Aim of the task |
Omit the images and reproduce the rest of the entries exactly.

Saved data entries |
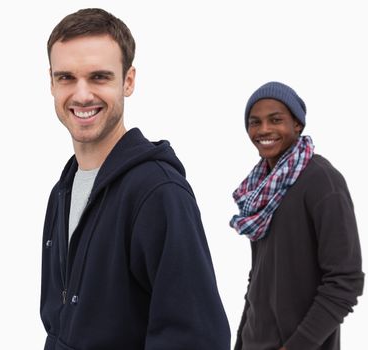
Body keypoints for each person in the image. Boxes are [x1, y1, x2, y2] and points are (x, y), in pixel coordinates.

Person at [41, 8, 230, 350]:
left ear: (128, 81)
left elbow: (198, 339)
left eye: (99, 77)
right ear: (51, 83)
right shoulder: (63, 190)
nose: (82, 95)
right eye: (67, 77)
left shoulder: (158, 193)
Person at [230, 81, 364, 350]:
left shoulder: (322, 181)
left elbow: (345, 281)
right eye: (255, 122)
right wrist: (241, 341)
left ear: (297, 125)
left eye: (275, 120)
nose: (264, 129)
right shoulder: (261, 190)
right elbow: (258, 278)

Response |
Body keypoints for each person in the image. Boxes are [x1, y1, x2, y2] and points are (x, y), in pixel coordinates.

Person at [41, 8, 230, 350]:
left ear: (128, 81)
left elbow: (198, 339)
left eye: (99, 77)
right ear: (51, 83)
right shoulder: (63, 190)
nose: (82, 95)
right eye: (67, 77)
left shoulder: (158, 193)
Person at [230, 81, 364, 350]:
left shoulder: (322, 181)
left elbow: (345, 281)
right eye: (255, 122)
right wrist: (241, 341)
left ear: (297, 125)
left eye: (275, 120)
nose: (264, 129)
right shoulder: (261, 190)
right elbow: (258, 278)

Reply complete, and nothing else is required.